This sounds more like a network problem than a phone problem. What makes you think it is a phone problem? My parents have a mesh network - it works fine on my 10 III.
It worked perfectly fine with sfos 4.5 and now it doesn’t. I also read in oneof the 5.x release threads about this problem. It works perfectly fine with my laptop and my old Nexus5 running a very old Lineage version.
What do you mean by “Switch to another ap”? Are you switching this on the phone or are you walking near a different access point?
I have a mesh network and it is 100% transparent to any device* - if anything, I would attempt to resolve from the mesh’s perspective.
(*) With 1000s of quirks, wireless technology doesn’t scale very well and the standards aren’t very well respected.
I’d advise to check the logs of your mesh and report to the manufacturer.
I also recognize this problem since update from 4.6 to 5… Do you also have a FritzBox Router? Similar problem has occured before (years ago), problem back then was that the router was set to automaticly change between different bandwidth
For me it works when I set my fritzbox wifi to WPA2 mode. If I use WPA2&WPA3 mode the C2 has problems. But it is not alone. My heat pump (Daikin) has similar problems.

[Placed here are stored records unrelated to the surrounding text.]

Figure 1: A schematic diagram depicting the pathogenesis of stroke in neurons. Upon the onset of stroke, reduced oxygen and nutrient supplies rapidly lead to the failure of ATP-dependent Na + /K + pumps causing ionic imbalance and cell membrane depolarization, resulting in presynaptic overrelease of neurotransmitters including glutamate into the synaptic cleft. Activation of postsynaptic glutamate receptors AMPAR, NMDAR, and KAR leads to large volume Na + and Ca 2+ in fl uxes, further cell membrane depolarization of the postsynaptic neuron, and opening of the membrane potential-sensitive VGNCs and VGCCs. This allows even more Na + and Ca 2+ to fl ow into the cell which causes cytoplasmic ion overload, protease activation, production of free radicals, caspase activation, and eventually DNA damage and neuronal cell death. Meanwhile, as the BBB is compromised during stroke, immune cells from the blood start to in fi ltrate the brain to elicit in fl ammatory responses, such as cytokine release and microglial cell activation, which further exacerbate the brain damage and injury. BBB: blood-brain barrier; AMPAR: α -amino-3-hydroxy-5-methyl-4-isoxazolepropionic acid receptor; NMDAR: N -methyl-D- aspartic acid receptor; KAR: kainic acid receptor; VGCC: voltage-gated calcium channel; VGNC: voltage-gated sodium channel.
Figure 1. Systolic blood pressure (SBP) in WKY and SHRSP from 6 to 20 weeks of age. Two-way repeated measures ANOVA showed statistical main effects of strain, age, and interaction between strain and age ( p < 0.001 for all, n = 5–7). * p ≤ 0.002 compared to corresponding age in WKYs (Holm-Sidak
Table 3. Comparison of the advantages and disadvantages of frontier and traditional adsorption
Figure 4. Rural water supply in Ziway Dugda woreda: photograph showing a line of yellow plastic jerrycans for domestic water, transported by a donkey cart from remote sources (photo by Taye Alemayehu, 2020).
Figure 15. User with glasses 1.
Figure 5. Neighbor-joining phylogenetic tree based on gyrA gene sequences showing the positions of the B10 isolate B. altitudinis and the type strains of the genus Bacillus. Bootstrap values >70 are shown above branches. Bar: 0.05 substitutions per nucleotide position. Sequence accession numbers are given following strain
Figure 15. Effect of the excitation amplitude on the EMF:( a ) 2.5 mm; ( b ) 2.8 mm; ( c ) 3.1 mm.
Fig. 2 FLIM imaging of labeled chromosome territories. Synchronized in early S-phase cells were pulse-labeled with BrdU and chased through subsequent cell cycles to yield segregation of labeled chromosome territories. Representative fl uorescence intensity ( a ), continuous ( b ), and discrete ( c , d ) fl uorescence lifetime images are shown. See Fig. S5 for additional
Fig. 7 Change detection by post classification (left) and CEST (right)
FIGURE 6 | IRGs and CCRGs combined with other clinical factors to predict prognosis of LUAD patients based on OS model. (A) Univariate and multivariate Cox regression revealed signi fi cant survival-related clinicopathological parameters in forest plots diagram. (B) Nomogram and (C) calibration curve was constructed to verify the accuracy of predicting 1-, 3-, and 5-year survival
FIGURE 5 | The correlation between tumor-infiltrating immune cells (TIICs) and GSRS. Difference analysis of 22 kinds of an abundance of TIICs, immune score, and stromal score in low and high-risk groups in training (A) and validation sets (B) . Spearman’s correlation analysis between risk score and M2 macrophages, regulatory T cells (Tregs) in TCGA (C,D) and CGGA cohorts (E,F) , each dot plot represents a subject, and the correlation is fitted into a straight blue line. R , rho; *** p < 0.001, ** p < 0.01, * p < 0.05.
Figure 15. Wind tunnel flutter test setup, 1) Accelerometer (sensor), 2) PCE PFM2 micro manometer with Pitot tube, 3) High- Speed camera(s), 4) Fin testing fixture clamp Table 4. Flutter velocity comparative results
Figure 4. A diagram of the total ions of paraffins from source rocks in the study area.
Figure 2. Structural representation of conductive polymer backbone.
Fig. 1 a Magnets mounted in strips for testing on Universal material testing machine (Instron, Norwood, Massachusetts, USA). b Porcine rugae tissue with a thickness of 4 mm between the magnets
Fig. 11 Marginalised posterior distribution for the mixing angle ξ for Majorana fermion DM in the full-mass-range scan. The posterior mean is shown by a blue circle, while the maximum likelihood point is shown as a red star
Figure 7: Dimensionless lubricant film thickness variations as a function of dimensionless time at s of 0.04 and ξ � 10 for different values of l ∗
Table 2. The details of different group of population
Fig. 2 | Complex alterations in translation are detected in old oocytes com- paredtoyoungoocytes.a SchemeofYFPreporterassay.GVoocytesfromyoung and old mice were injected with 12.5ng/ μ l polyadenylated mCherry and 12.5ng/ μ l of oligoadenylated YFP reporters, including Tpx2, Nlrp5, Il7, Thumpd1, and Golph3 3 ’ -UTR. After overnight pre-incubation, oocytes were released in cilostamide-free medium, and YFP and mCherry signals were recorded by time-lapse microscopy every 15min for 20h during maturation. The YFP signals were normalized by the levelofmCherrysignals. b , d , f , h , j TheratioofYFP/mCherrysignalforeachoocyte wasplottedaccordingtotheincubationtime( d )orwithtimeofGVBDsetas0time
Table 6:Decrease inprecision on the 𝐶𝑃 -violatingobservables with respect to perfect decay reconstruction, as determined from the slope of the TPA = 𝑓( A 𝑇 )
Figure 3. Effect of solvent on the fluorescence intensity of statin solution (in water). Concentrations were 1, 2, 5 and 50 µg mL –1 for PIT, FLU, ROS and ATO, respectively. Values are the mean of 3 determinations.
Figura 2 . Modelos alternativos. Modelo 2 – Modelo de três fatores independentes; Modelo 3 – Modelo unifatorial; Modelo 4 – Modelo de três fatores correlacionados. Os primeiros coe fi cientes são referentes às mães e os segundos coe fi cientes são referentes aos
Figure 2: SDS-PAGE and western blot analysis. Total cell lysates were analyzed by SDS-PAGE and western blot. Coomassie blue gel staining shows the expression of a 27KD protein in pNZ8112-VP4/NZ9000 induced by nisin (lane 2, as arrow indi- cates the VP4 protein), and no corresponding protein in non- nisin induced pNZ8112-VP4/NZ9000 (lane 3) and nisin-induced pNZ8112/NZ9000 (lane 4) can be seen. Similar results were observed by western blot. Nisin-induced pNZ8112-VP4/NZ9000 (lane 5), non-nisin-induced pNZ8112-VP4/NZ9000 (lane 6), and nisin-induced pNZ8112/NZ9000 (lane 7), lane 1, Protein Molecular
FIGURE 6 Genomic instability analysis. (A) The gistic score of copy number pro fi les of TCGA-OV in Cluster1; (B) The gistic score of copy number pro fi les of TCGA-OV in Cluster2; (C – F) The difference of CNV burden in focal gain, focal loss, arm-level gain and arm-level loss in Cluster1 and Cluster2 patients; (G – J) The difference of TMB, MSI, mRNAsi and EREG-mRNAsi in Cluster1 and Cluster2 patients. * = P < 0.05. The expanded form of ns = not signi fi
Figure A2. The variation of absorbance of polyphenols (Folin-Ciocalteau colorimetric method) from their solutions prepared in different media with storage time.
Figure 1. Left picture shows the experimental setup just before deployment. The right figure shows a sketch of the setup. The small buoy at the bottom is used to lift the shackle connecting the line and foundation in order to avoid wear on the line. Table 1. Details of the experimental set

Could be connected to connman GitHub - sailfishos/connman: Sailfish OS fork of https://01.org/connman . Seems that was updated 10 months ago to 1.38. Not sure why they picked a 5+ year old release instead of the recent one, maybe 1.42 at the time. But maybe that is not what ends up on our devices.
Looking at connman upstream there are many jolla contributions even in recent day code.
FWIW, I use WPA3 Personal with an Asus mesh and works perfectly fine. In order for us to establish whether this is SFOS or not, I wonder if the device running Android behaves differently when connected to the problematic mesh.
There are many historical reasons to this because ours is a fork that has diverged a lot. And upstream develops constantly, so we need to be quite careful in upgrading to newer versions. We decided to take it in steps, to first go to 1.38 that seemed to be a stable one at that time when we updated. Aim is to keep updating but history has dragged lots of future conflicts to be part of this process.
Lots of upstream content has been cherry-picked into our fork, so we are somewhere between 1.38 and 1.42 at the moment. But we will keep updating it, getting closer to recent upstream.
ConnMan, wpa_supplicant and the kernel used on the device have had a lot of updates after that. If you’d enable some logging on wpa_supplicant that might help. You could set the journalctl to use permanent logging first, like having an additional conf file at: /etc/systemd/journald.conf.d/debug.conf with content:
and systemctl restart systemd-journald after creating (or removing) the config. then use wpa_cli to increase logging level:
wpa_cli log_level DEBUG
EXCESSIVE, MSGDUMP, DEBUG, INFO, WARNING, ERROR being other options. You can check the initial log level with wpa_cli log_level which you might want to set after testing.
journalctl -b -u wpa_supplicant > wpa_supplicant.log gets you all the logs gotten with the log_level but it will contain all SSID and MACs of the networks you use, so, you could strip them off first. Or just use something, like journalctl -b -u wpa_supplicant|grep -i -e error -e warn -e err -e fail > wpa_supplicant.log.
I canged my FritzBox Setting to no longer change WLAN Frequencies between 2,4 and 5 Ghz - now WLAN uses 2,4 Ghz permanently. My first impression is, that it solved the problem for me - my Xperia 10iii does not loose connection anymore when moving around the house (Mesh with 3 Powerline Senders)
The issue doesn’t occur for me with a fritzbox mesh with 1 repeater, and dynamic band selection. I have crossover band enabled, and have a xperia 10 II, which might make a difference.